The final concert is this Saturday, in their hometown of Kingston. There's a widely shared post going around Facebook right now, warning "Please note: Canada will be closed this Saturday night." The CBC has bowed to public demand and will be broadcasting the concert live on TV, radio and online. The prime minister (who tweeted his best wishes to Downie and the band after the cancer diagnosis was revealed) will be in attendance. Huge public viewing parties are being planned in cities and towns across the country.

There are far bigger Hip fans than me hereabouts. I almost feel like a bit of a fraud writing about them here. But like the wallpaper, they've always been there -- well, for the past 30 years, anyway (and that's a long time for most bands!). It's hard to be a Canadian of a certain age & not feel some patriotic pride at what they've accomplished, and what they've meant to our country and our people.
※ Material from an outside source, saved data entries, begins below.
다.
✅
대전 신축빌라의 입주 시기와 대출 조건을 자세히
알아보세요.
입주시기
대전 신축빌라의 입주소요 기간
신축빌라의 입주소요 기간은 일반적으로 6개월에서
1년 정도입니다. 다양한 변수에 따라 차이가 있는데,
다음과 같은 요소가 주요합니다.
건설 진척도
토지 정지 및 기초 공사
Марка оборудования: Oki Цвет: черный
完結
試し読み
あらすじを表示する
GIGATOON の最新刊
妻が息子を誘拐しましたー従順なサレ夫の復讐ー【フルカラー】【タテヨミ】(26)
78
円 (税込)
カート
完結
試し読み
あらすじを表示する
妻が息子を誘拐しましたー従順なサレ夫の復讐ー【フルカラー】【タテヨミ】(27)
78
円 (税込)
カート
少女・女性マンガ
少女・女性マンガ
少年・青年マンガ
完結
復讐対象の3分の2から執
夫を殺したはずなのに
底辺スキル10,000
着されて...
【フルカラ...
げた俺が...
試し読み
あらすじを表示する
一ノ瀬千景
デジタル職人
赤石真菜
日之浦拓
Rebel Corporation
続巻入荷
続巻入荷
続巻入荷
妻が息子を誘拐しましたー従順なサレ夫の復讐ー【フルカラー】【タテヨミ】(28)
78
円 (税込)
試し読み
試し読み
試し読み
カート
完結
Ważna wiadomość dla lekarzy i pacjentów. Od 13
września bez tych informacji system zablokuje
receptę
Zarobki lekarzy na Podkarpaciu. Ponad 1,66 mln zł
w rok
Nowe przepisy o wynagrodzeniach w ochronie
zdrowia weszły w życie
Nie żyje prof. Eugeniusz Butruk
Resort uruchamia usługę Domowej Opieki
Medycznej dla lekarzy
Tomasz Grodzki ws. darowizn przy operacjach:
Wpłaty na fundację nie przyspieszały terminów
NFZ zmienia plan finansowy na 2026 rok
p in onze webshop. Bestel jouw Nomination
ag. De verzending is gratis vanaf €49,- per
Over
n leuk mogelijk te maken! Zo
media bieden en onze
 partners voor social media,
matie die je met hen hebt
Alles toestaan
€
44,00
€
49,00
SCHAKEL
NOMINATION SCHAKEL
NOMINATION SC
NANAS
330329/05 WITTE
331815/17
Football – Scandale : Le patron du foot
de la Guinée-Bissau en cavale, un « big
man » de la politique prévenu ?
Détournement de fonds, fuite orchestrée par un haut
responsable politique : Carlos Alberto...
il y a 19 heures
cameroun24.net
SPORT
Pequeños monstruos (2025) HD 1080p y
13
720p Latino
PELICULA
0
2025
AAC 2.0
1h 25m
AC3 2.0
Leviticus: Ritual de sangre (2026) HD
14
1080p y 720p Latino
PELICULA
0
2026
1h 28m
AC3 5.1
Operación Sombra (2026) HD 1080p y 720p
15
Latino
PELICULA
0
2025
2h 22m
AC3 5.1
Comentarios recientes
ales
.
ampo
And it's hard to be a human being and not feel sad for Downie & his family, for the band, and for the fans, both rabid and casual, who have loved them so much all these years. I surprised dh & even myself by bursting into tears while reading the concert review in the local paper over breakfast at my parents' house a few weeks ago.

"The Free Press has decided to forgo our usual star rating because, on this rare occasion, it’s irrelevant," the reviewer wisely wrote. "No number of stars is going to adequately or unbiasedly capture the emotion and intention behind this night — it’s impossible to attach a numerical value to a goodbye, so we won’t."

I will be watching on Saturday night.

*** *** ***

ALI note (you knew there had to be one, right?): 

Because most of the Tragically Hip songs I'm familiar with are the obvious ones I hear on the classic rock radio station we listen to, I was not familiar with "Fiddler's Green" -- at least, I didn't think so until I listened to a clip that was flagged on my Facebook feed by one of the pregnancy loss pages I follow -- and then I recognized the melody. It's said Gord Downie wrote the song in memory of his nephew, his sister's son, who died at a young age from heart issues. Apparently the band has been playing it a lot on this tour;  there are more recent clips available on YouTube but this is one of the most-viewed concert versions of the song there, from a few years back in Abbotsford, British Columbia:


1 comment:

  1. I knew of the Tragically Hip, and I am the right age to have been part of their moment.....but I wasn't. Never connected with their music or message (not saying I have anything against them, just never found anything aurally memorable). I guess I was too much into the Celtic revival stuff In the 90s? Appreciate Downie's act of courage though. I'm sure it meant a lot to him to have that moment to express himself. When my dad was very sick it was too exhausting for him to articulate his thoughts much of the time. He was silent a lot. So, a real gift to be able to sing and connect with so many people.